*Задание 1*. Какого числа, согласно отрывку, экспедиция двинулась в Тибет?

··· Отрывок

Николай Пржевальский – военный разведчик в Большой азиатской игре — страница 44 из 78

Задержавшись на двое суток, выхаживая Егорова, экспедиция остановилась в Сартынской [551] долине. Сыртынские монголы встретили путников радушно, принесли молока, продали баранов и масла. Отыскался и проводник на дальнейший путь, но не прямо в Тибет через западный Цайдам, как нам этого хотелось, а дорогой окружной, через стойбище курлыкского князя.

Удачно переформировав свой караван, 12 сентября экспедиция двинулась в Тибет. Начался второй период путешествия, более интересный как по самому характеру впереди лежавших местностей, так и по их совершенной неизвестности.

Подводя черту первому периоду экспедиции в Тибет, можно сказать: от Зайсана до хребта Бурхан-Будда было пройдено по пустыне более чем 2000 вёрст. По всему пройдённому пути, где до русских ни разу не проходил кто-либо из европейцев, добыто много данных, чисто географических: глазомерная съёмка пути, несколько определений широты, барометрические измерения высот и метеорологические наблюдения.

В то время все, даже новейшие карты Тибета, за исключением немногих местностей, посещённых европейцами и пандитами, копировались с карты д’Анвиля, основанной исключительно на китайских источниках, хотя весьма неполных.

······

*Задание 2*. Выпишите, пожалуйста, из листинга все строки, в которых встречается строка «human».

··· Записи набора данных

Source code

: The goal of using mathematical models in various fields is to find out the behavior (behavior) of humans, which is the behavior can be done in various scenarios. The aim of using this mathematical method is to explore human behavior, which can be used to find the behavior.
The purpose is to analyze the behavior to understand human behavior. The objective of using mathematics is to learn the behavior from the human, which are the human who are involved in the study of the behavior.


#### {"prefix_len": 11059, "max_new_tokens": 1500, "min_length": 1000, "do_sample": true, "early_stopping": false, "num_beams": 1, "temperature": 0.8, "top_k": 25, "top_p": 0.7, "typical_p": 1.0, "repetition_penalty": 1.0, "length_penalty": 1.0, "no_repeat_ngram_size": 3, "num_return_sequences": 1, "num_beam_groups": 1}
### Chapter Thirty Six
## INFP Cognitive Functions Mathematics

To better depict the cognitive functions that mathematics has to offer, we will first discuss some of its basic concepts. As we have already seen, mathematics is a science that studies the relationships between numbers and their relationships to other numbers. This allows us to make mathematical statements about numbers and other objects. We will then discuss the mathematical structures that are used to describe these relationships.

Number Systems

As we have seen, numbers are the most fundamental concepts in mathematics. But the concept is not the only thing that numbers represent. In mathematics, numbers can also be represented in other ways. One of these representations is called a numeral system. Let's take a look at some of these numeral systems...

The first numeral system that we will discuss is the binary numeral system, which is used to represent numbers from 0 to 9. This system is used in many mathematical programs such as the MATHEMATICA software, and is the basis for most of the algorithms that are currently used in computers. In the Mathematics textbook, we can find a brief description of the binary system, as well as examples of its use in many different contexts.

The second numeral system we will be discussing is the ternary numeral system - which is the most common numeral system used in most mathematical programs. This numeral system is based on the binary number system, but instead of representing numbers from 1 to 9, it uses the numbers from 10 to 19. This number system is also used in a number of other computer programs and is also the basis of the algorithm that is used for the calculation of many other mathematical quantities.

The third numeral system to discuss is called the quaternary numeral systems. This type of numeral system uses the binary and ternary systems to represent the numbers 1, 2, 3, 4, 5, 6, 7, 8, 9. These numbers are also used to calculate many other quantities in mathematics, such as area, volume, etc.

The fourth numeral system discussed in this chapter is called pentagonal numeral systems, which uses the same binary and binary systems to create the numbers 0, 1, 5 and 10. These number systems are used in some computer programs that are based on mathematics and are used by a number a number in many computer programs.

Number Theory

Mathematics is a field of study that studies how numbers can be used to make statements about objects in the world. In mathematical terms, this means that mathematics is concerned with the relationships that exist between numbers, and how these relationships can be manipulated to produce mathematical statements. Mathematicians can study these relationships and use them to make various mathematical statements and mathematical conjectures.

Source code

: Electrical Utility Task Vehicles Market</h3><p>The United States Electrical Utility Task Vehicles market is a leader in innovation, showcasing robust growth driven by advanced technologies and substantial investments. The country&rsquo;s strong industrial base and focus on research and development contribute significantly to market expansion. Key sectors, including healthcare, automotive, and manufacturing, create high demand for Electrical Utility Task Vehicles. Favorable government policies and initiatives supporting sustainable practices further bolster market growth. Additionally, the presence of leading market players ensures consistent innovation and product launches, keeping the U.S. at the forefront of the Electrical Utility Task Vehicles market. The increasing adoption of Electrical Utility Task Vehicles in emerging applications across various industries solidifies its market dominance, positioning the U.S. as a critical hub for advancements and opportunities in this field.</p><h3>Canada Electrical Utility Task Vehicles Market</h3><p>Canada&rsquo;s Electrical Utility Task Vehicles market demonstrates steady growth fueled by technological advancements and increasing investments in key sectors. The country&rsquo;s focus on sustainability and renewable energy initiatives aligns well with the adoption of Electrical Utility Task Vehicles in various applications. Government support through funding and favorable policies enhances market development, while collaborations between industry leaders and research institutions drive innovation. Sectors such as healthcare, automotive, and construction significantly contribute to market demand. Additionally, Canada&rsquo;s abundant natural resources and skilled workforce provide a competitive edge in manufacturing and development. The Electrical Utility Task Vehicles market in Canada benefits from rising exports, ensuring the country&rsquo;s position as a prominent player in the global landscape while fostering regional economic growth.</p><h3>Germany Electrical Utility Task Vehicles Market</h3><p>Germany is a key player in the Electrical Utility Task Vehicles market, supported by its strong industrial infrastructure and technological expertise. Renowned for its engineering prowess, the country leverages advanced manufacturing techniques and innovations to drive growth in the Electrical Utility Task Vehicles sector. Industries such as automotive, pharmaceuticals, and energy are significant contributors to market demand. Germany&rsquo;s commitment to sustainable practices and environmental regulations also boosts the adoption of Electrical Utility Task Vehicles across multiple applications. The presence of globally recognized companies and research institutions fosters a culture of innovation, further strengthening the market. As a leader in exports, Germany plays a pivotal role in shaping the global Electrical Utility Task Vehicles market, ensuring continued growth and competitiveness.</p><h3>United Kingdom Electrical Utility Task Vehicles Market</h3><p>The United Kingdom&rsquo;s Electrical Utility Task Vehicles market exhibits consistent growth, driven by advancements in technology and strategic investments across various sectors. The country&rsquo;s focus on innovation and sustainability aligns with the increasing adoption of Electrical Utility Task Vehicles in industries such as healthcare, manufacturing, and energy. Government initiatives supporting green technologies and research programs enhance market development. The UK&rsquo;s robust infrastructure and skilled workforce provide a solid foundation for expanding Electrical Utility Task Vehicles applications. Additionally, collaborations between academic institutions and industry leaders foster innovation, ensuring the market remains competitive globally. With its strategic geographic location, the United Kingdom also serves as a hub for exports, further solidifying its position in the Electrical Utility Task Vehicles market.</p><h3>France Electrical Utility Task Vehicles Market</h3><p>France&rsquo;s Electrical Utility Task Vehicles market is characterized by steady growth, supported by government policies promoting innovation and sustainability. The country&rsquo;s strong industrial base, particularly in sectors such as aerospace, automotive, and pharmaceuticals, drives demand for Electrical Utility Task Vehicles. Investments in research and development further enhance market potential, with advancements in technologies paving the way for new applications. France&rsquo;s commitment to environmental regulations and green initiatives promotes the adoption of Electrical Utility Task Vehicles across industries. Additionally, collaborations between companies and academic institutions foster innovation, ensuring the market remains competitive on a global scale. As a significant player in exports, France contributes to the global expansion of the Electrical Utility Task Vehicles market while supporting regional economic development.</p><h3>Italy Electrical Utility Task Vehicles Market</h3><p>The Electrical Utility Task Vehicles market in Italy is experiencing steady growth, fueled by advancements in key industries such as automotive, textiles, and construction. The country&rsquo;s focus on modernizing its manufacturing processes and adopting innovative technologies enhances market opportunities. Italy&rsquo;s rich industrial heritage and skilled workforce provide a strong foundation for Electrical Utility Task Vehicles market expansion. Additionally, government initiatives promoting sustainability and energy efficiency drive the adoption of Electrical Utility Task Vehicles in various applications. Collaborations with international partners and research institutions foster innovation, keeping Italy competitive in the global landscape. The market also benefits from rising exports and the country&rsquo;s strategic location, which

······

*Решение задания 1*. 12 сентября.

*Решение задания 2*.
: The goal of using mathematical models in various fields is to find out the behavior (behavior) of humans, which is the behavior can be done in various scenarios. The aim of using this mathematical method is to explore human behavior, which can be used to find the behavior.
The purpose is to analyze the behavior to understand human behavior. The objective of using mathematics is to learn the behavior from the human, which are the human who are involved in the study of the behavior.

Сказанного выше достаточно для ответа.